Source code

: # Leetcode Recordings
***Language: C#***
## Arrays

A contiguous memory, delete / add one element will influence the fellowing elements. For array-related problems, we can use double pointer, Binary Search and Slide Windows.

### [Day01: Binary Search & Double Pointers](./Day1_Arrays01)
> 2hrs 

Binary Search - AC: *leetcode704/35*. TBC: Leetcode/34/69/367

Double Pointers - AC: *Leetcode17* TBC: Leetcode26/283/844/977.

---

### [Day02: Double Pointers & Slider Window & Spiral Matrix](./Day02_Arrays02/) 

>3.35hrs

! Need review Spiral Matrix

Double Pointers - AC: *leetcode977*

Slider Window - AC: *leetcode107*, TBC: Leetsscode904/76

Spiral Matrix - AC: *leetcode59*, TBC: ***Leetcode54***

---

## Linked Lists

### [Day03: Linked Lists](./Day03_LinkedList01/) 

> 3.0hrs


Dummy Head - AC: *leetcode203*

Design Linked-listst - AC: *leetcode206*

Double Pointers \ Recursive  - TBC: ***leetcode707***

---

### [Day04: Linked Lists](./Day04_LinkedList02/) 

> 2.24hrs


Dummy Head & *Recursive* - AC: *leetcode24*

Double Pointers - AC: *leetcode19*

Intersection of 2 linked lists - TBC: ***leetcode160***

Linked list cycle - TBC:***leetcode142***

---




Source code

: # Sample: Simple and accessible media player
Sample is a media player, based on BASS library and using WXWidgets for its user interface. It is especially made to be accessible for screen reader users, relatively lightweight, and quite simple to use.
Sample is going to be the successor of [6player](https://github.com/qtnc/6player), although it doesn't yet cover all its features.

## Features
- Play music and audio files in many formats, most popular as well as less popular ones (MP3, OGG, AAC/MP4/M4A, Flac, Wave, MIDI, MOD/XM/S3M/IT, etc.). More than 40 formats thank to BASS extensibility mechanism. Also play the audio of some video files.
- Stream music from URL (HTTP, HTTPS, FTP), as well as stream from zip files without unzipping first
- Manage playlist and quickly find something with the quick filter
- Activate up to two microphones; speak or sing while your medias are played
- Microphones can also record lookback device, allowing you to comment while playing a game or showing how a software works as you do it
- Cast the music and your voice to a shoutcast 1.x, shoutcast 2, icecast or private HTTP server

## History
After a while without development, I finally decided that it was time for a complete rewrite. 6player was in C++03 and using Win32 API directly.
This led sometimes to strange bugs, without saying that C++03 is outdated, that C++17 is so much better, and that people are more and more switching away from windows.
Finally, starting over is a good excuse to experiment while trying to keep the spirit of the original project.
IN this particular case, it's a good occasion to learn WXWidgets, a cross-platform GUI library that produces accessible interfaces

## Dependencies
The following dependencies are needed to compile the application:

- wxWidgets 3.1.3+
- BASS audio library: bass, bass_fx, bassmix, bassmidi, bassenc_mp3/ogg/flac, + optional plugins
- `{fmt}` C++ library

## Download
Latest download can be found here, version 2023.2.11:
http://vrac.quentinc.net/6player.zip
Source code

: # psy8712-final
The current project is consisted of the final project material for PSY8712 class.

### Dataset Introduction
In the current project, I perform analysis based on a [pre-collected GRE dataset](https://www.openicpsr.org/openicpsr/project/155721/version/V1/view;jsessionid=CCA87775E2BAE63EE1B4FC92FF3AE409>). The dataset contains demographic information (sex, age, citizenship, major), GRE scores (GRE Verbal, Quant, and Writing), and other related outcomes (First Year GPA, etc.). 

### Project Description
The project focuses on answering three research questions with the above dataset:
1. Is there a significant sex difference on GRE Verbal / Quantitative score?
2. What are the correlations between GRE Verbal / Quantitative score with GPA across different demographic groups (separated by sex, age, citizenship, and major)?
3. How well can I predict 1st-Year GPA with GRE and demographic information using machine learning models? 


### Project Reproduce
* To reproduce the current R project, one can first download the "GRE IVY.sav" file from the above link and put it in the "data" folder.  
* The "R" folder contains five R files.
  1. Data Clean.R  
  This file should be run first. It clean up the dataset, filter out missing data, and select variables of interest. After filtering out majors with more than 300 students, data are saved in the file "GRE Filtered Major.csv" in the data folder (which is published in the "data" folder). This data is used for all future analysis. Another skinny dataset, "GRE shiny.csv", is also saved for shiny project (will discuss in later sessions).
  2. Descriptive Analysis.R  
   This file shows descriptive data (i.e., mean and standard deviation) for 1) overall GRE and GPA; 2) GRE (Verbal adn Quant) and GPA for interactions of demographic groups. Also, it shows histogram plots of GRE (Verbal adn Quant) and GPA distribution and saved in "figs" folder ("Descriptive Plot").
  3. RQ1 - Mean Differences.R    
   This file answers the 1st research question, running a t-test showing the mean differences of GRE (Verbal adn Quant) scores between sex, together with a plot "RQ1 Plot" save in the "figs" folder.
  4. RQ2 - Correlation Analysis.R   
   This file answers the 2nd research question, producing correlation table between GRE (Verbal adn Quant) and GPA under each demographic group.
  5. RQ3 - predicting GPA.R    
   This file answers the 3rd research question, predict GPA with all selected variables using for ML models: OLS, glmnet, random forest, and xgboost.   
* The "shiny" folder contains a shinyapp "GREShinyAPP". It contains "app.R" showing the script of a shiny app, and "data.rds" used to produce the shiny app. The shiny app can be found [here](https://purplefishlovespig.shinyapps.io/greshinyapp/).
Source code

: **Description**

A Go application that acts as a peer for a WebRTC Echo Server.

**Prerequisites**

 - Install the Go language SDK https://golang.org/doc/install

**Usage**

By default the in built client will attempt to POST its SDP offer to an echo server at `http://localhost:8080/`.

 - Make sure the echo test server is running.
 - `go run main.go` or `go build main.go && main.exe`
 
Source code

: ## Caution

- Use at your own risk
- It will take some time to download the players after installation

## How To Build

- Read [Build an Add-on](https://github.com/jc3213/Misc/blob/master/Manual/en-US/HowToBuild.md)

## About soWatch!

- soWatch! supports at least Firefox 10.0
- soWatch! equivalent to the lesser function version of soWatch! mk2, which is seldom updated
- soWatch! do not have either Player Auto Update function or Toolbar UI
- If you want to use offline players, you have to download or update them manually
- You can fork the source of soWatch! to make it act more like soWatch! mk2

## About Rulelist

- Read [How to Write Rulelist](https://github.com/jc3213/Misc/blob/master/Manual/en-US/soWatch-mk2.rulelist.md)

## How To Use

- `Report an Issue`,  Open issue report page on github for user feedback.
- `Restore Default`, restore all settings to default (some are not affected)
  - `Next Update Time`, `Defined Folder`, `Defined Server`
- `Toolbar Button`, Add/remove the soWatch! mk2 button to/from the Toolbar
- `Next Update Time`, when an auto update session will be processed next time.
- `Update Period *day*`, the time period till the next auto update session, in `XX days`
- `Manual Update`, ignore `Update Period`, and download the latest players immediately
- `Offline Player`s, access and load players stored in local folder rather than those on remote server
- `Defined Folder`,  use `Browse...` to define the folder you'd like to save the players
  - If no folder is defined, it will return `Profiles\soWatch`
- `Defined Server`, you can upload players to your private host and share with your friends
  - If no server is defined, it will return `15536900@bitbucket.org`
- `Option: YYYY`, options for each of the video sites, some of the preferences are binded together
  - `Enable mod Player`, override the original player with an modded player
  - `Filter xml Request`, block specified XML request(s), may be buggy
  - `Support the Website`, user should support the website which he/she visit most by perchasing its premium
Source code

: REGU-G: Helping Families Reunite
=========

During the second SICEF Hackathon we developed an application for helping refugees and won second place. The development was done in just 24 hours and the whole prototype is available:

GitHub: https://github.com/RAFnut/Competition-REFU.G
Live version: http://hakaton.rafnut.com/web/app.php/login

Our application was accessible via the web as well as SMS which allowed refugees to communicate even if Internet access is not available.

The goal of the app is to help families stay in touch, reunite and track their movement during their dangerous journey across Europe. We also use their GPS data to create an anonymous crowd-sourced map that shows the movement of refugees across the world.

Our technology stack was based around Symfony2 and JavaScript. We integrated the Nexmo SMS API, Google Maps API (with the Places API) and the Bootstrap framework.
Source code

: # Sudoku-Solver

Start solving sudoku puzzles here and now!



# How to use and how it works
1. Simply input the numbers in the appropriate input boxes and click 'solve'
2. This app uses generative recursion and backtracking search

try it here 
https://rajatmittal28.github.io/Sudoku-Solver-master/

——

▸ **Task brief**:
Render the data lines as a Markdown table with the columns Row and Text, starting at the line containing "By default the" and ending at the line containing "- You can fork". Number each row and leave out blank lines.

▸ **Answer to the problem**:
| Row | Text |
|---|---|
| 1 | By default the in built client will attempt to POST its SDP offer to an echo server at `http://localhost:8080/`. |
| 2 |  - Make sure the echo test server is running. |
| 3 |  - `go run main.go` or `go build main.go && main.exe` |
| 4 | Source code |
| 5 | : ## Caution |
| 6 | - Use at your own risk |
| 7 | - It will take some time to download the players after installation |
| 8 | ## How To Build |
| 9 | - Read [Build an Add-on](https://github.com/jc3213/Misc/blob/master/Manual/en-US/HowToBuild.md) |
| 10 | ## About soWatch! |
| 11 | - soWatch! supports at least Firefox 10.0 |
| 12 | - soWatch! equivalent to the lesser function version of soWatch! mk2, which is seldom updated |
| 13 | - soWatch! do not have either Player Auto Update function or Toolbar UI |
| 14 | - If you want to use offline players, you have to download or update them manually |
| 15 | - You can fork the source of soWatch! to make it act more like soWatch! mk2 |